Никто не ответил. Обеспокоенная, я направила в ту сторону свет от фары. И вдруг услышала резкий окрик:
– Прекрати!
Тут я испугалась всерьез. На Сковронского это непохоже. Значит, там кто-то другой. Я, не оглядываясь, укатила.
– Что ты говоришь? Человек стоял у дерева и не отозвался, когда ты его окликнула? – Камила была явно заинтригована. – Загадочная история, честное слово.
– Должно быть, из деревни кто-то. Зачем было Роману торчать под деревом? Он же пошел за Катажиной.
Роман в тот вечер не вернулся. А назавтра, встретившись в Болеславце с Марианом, объяснил, что подвернулась попутная машина, и он уехал.
– Эх, поторопилась ты! – горевала Камила. – Теперь уж, верно, не больше трех недель здесь проживешь. Обидно, что так скоро кончается строительство.
В субботу, незадолго до конца рабочего дня, я услышала на стройке голос Романа. Он говорил с мастером.
Что делать? Сумею ли я держать себя непринужденно, как ни в чем не бывало? Рабочие уже расходятся, может быть, и мне уйти, не повидавшись с ним?
Мотоцикл стоит за забором. Надо только проскользнуть мимо котельной, и все в порядке.
Голоса приближались. Теперь говорил Гломб. Надо бежать. Я поехала домой.
– Романа встретила? – спросила Камила с порога. – Он забегал сюда, машину отослал в Болеславец. Я хотела отчитать его, но он не дал мне слова сказать, сразу: «Где Катажина?» Я говорю: «Где ей быть? Понятно, на стройке!» Он повернулся и зашагал прочь.

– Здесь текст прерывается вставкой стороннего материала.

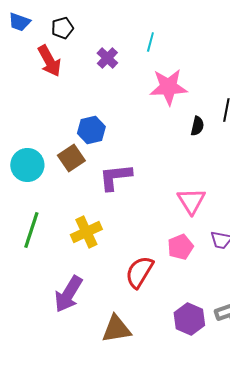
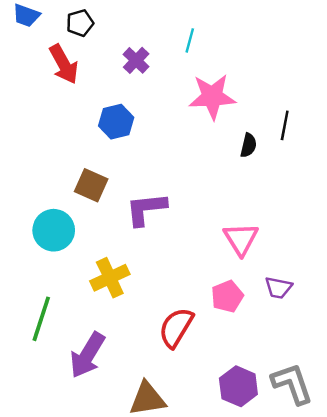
blue hexagon: (91, 130) -> (116, 122), moved
brown square: (71, 158) -> (91, 185), turned -32
cyan circle: (27, 165) -> (54, 230), moved
green line: (31, 230) -> (41, 319), moved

– Может быть, пошел на стройку? Не знаю. А поесть нечего? Я голодна, как зверь.
– Обед готов. Но давай подождем их. Мариан тоже вот-вот вернется. Знаешь, что я обо всем этом думаю: он в тебя влюблен. Я ему предсказывала, что когда-нибудь он попадется. Вот и дождался.
– Ты сама влюблена, вот тебе и кажется, что у других тоже только это на уме. Пойду умоюсь.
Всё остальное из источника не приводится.